Recently, a joint effort led by Postdoctoral Researcher Dr. Ying Su and Staff Scientist Dr. Shizeng Lin in Los Alamos National Laboratory and Tenure-Track Associate Prof. Yoshi Kamiya in School of Physics and Astronomy in Shanghai Jiao Tong University has demonstrated that the Higgs mode in quantum magnets, an analog of Higgs bosons in particle physics, is stable near a quantum critical point in the presence of easy-axis anisotropy. Their research paper entitled “Stable Higgs mode in anisotropic quantum magnets” was published in Physical Review B and selected as Editors’ Suggestion.
Figure 1 Schematic picture of Higgs mode and gapped-out Goldstone mode, corresponding to the amplitude fluctuation and the transverse mode, respectively (left). Dynamical structure factor featuring the Higgs mode at K point obtained by the quantum Monte Carlo simulation (right).
In condensed matter systems, the Higgs mode corresponds to the amplitude fluctuation of an order parameter that emerges as a consequence of spontaneous symmetry breaking. However, in a charge neutral system, the Higgs mode normally decays into other low-energy bosonic modes, such as the Goldstone mode, which renders the Higgs mode unstable (only visible as a smeared spectrum, e.g., in neutron scattering experiments). To overcome the difficulty of obtaining a clear signature of the Higgs mode, modified spin Hamiltonians or alternative experimental probes have been proposed and studied by different groups. Here Kamiya et al. found that easy-axis anisotropy gaps out the Goldstone magnon mode and stabilizes the Higgs mode near a quantum critical point. The results are supported by three independent approaches: a bond-operator mean-field method, field theory, and quantum Monte Carlo simulation with analytic continuation.
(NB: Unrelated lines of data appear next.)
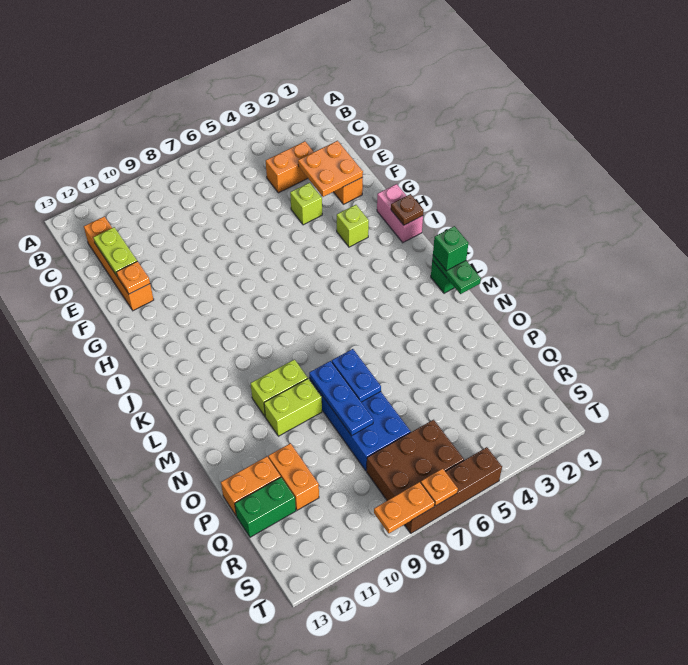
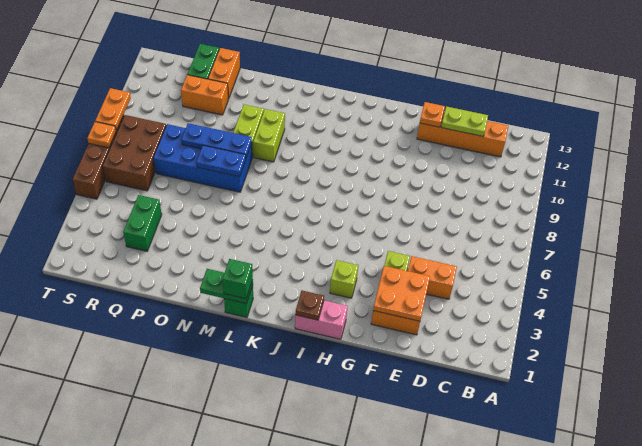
orange brick D3:D4 level 1 -> orange brick D4:E4 level 1
none -> green brick Q3:Q4 level 1

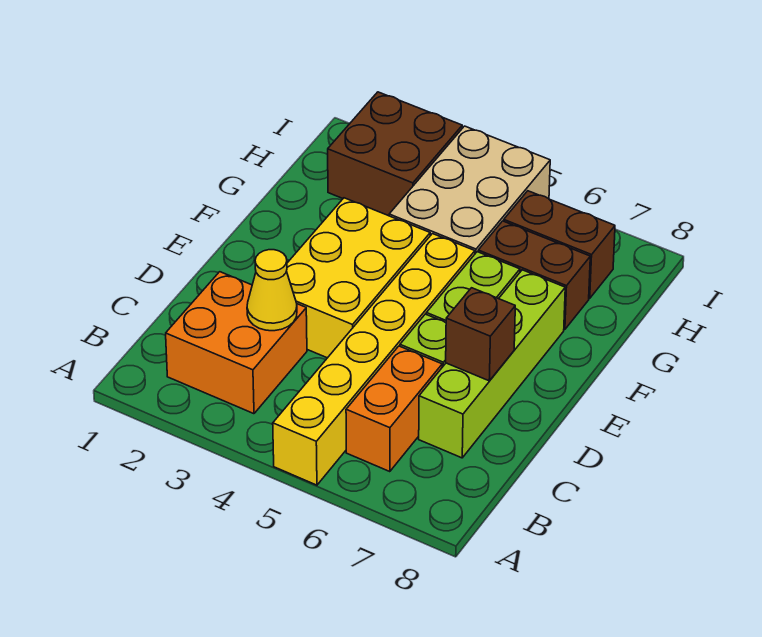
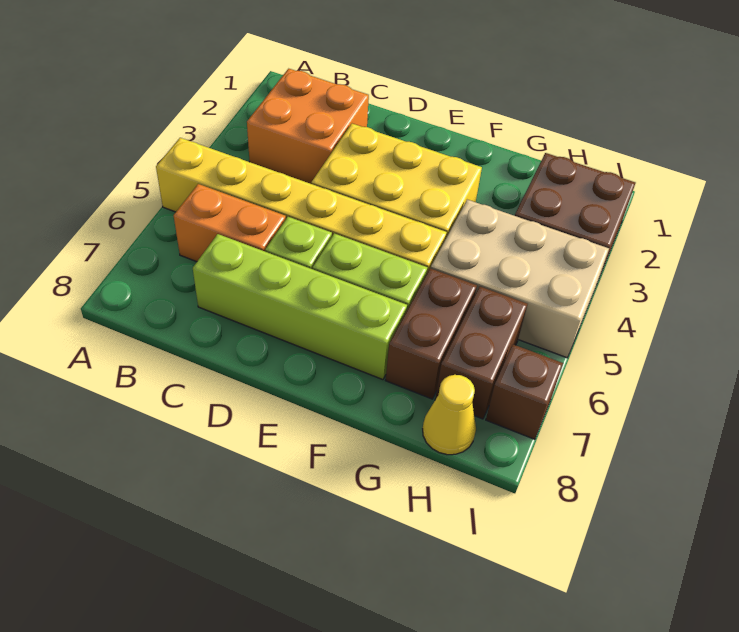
yellow cone C3 level 2 -> yellow cone H8 level 1
brown brick D7 level 2 -> brown brick I7 level 1

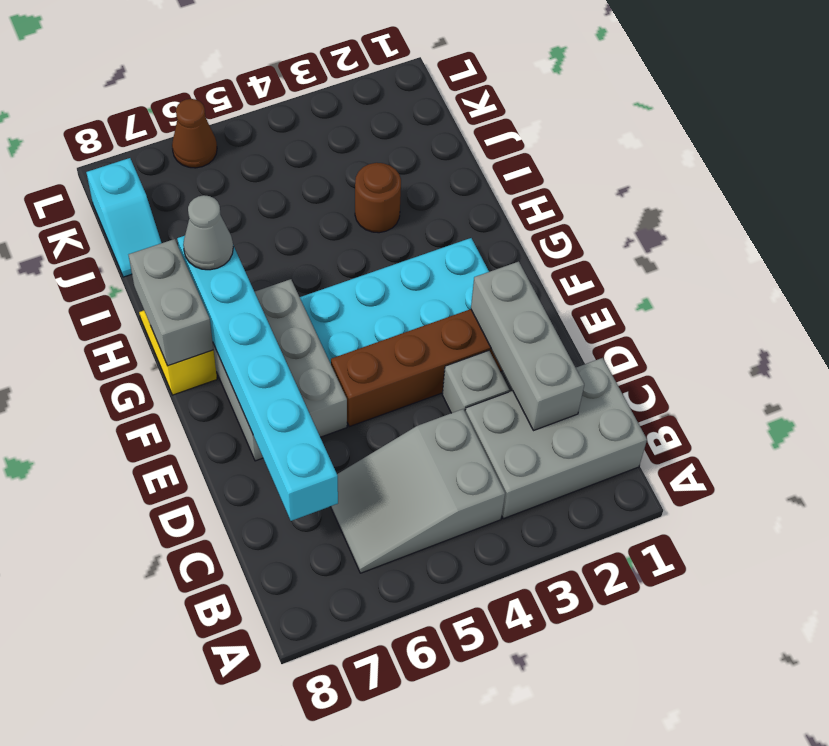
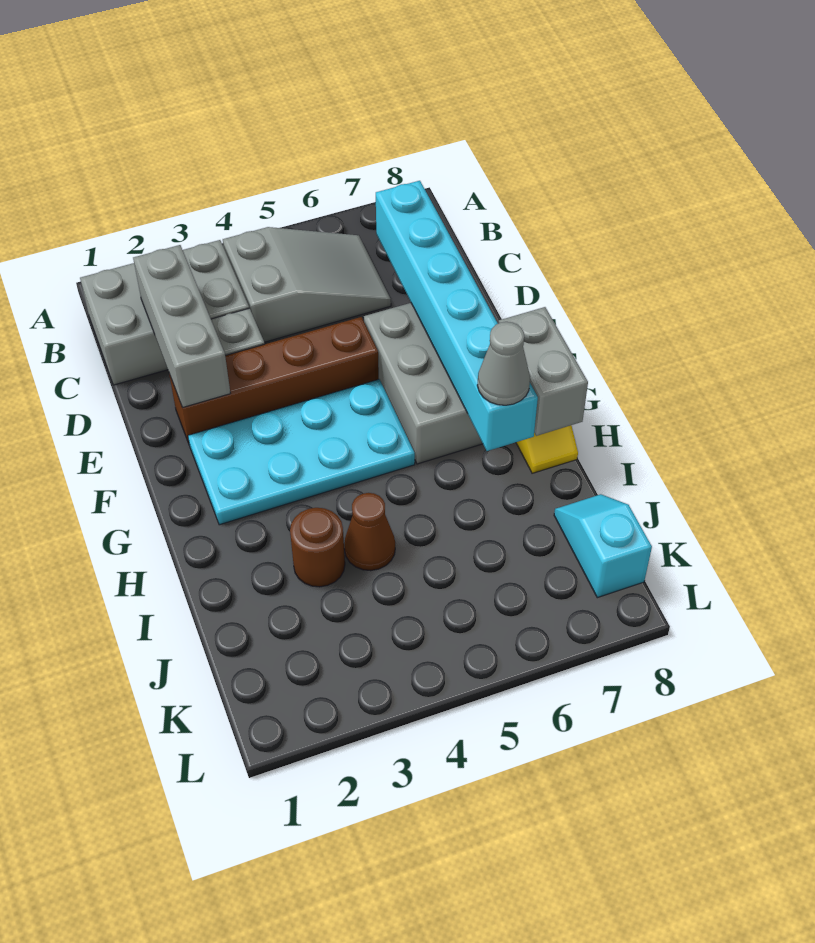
brown cone L6 level 1 -> brown cone I4 level 1

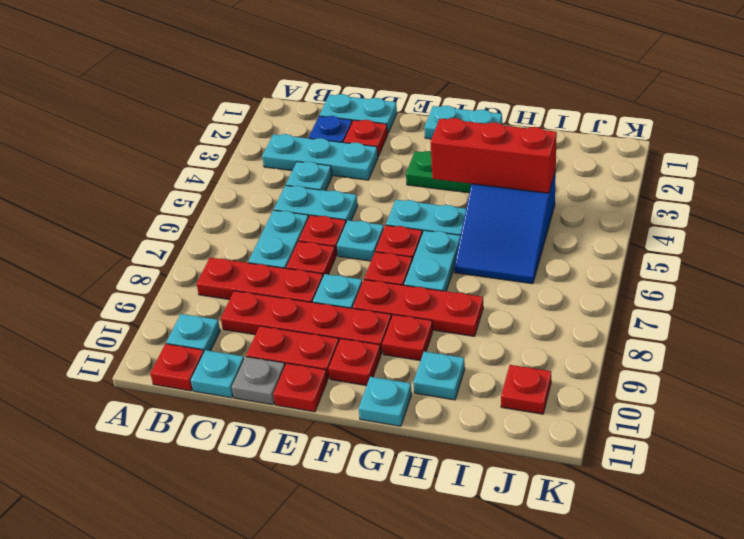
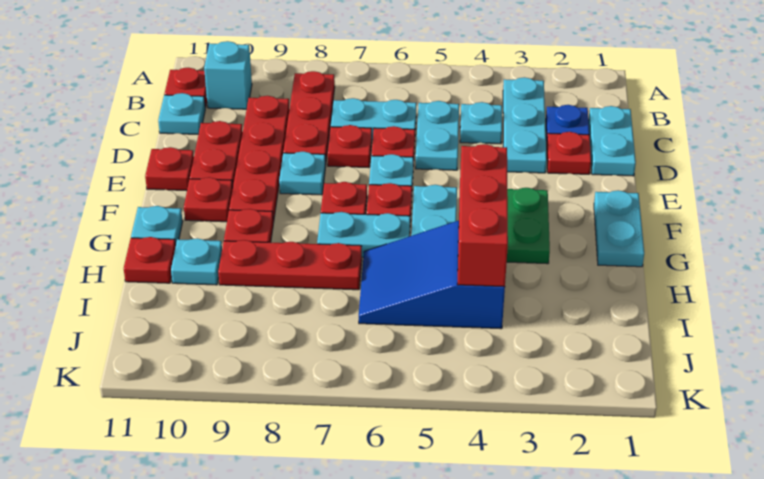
cyan plate B10 level 1 -> cyan brick B10 level 1
grey plate D11 level 1 -> none
red plate F8:H8 level 1 -> red plate H7:H9 level 1
red plate J10 level 1 -> red plate H11 level 1

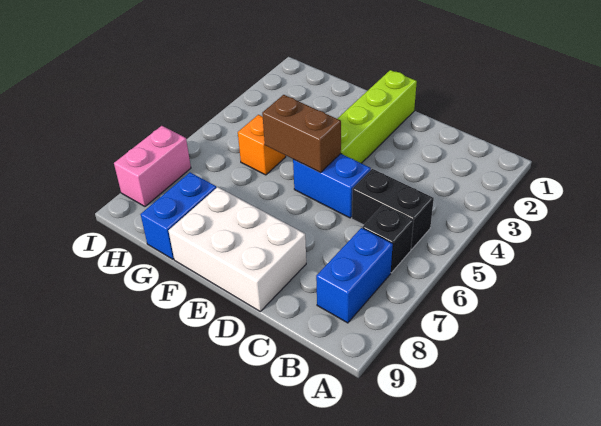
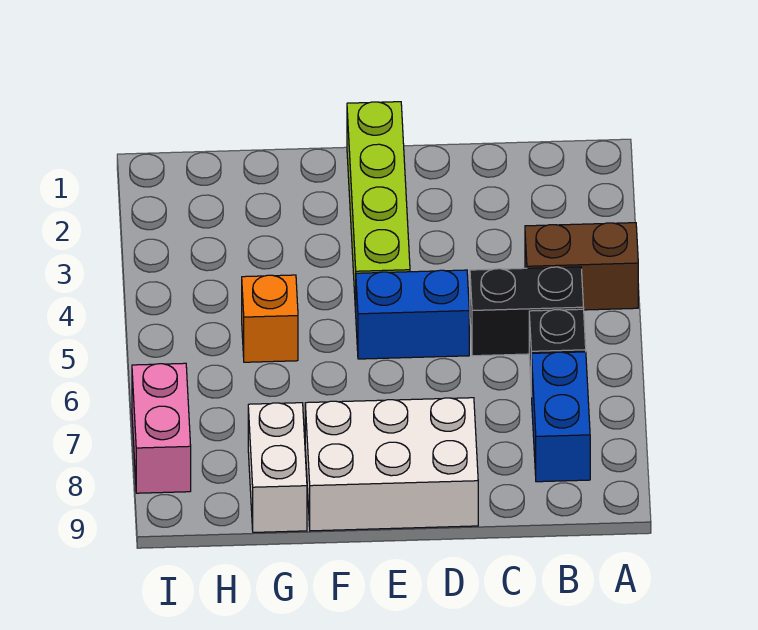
brown brick E5:F5 level 2 -> brown brick A4:B4 level 1
blue brick G8:G9 level 1 -> white brick G8:G9 level 1

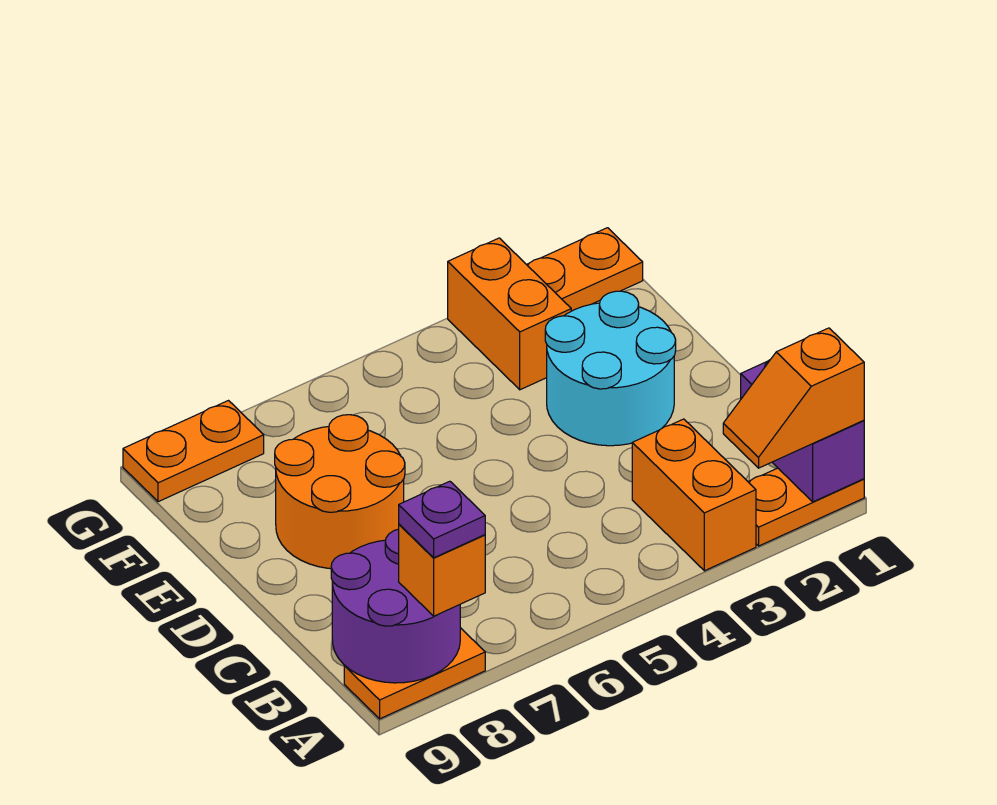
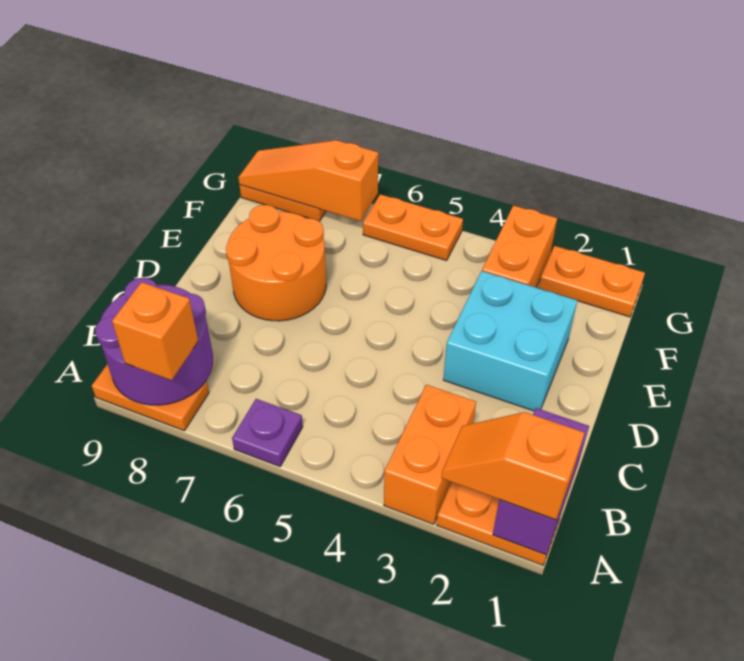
purple plate A8 level 4 -> purple plate A6 level 1
cyan round brick D2:E3 level 1 -> cyan brick D2:E3 level 1
none -> orange plate G5:G6 level 1
none -> orange slope G7:G9 level 2 top 7

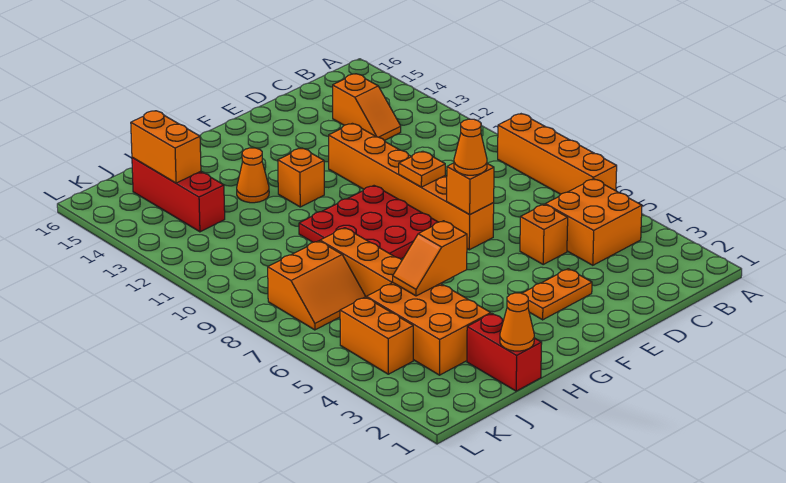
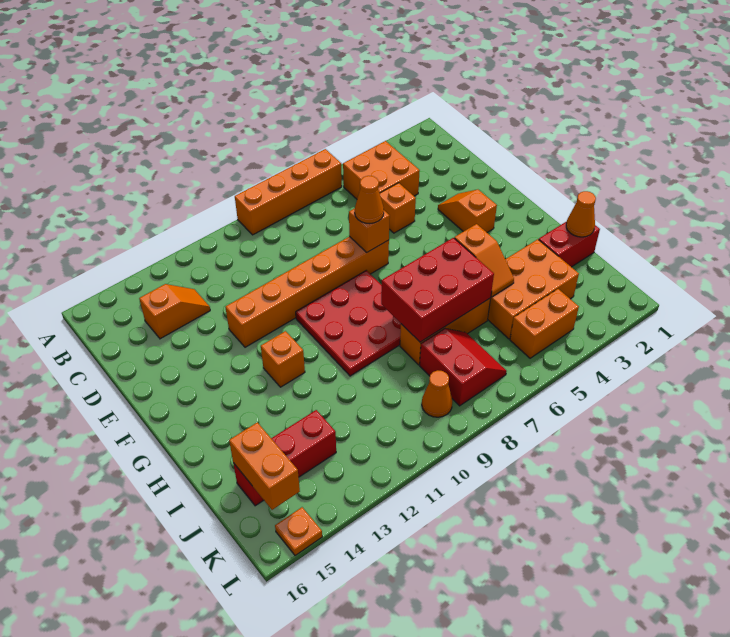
orange plate E3:F3 level 1 -> orange slope E3:F3 level 1 top F
orange plate E9 level 2 -> orange plate L15 level 1
none -> red brick H6:I8 level 2
orange cone H13 level 1 -> orange cone K9 level 1
orange slope J7:K8 level 1 top 8 -> red slope J7:K8 level 1 top 8
orange brick J14:J15 level 2 -> orange brick J15:K15 level 2

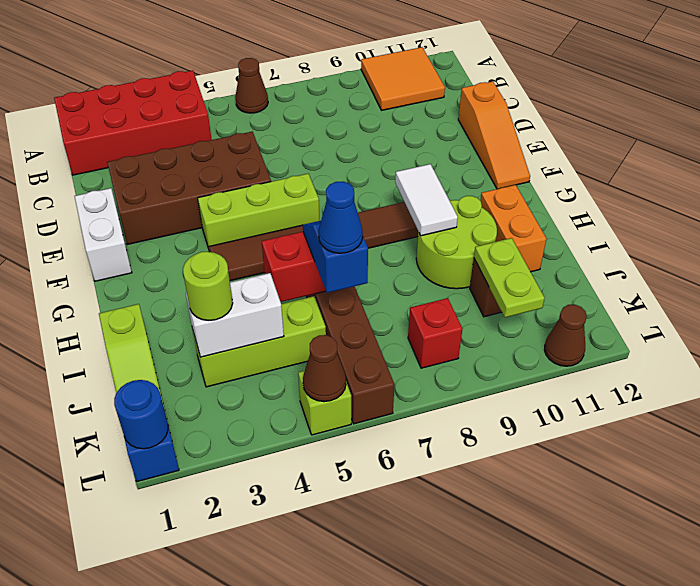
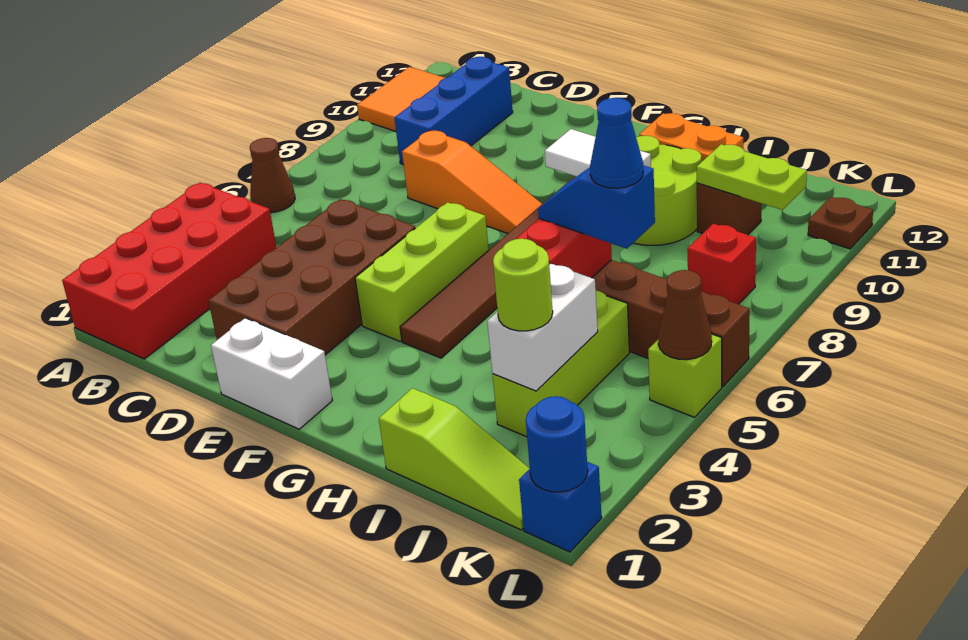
none -> blue brick C9:C11 level 1
orange slope D12:F12 level 1 top D -> orange slope D8:F8 level 1 top D
brown cone L11 level 1 -> brown plate L11 level 1

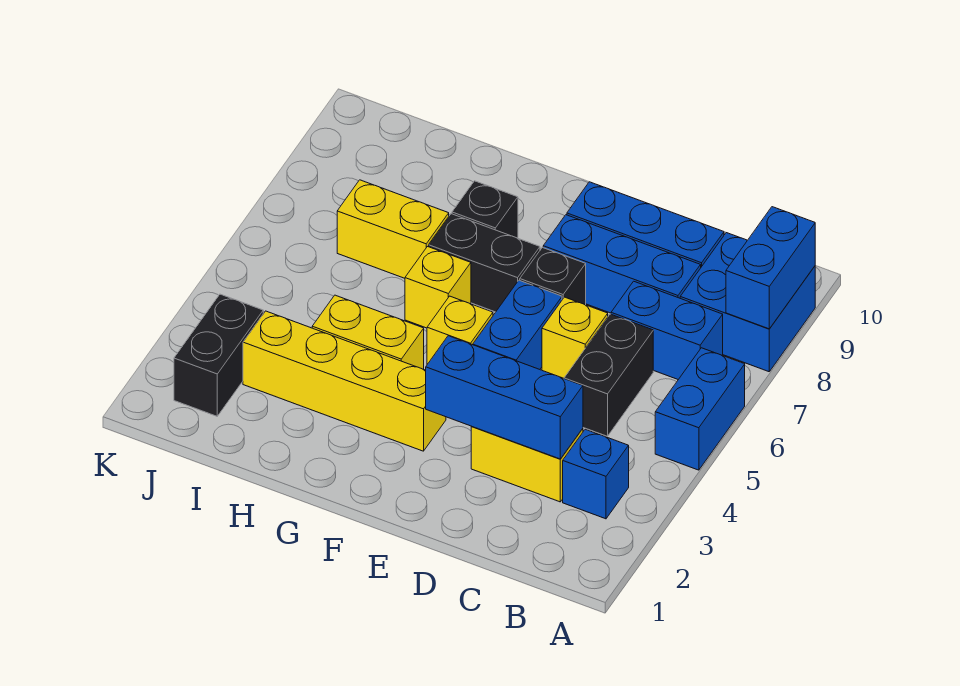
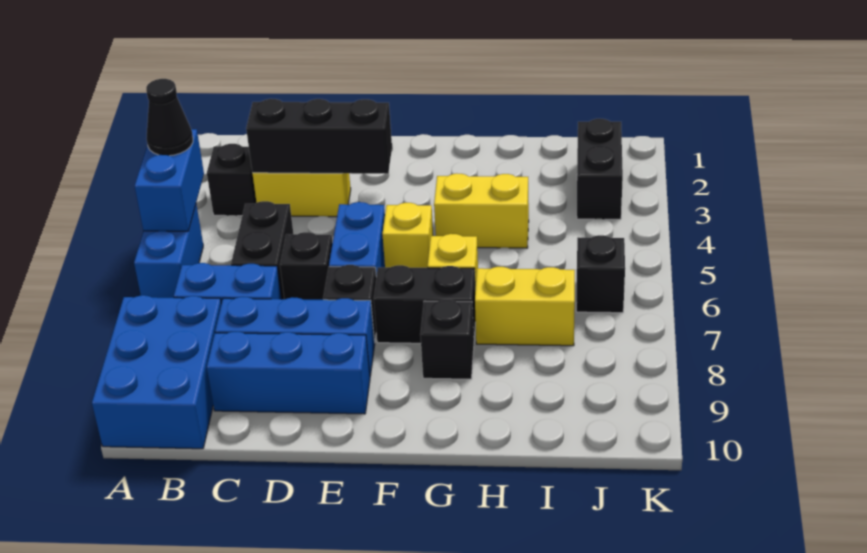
none -> black cone A4 level 3
blue brick A8:B9 level 1 -> blue brick A8:B10 level 1
blue brick A8:A9 level 2 -> blue brick A4:A5 level 2
blue brick B3 level 1 -> black brick B3 level 1
blue brick C3:E3 level 2 -> black brick C3:E3 level 2
yellow brick D6 level 1 -> black brick D6 level 1
yellow brick F3:I3 level 1 -> none
none -> black brick J6 level 1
The results suggest that the anisotropic quantum magnets provide ideal platforms to explore the Higgs physics in condensed-matter systems.
The research was supported by the National Natural Science Foundation of China (NSFC) Research Fund for International Young Scientists (No. 11950410507), the Ministry of Science and Technology (MOST) Research Fund (2016YFA0300500 and 2016YFA0300501), etc.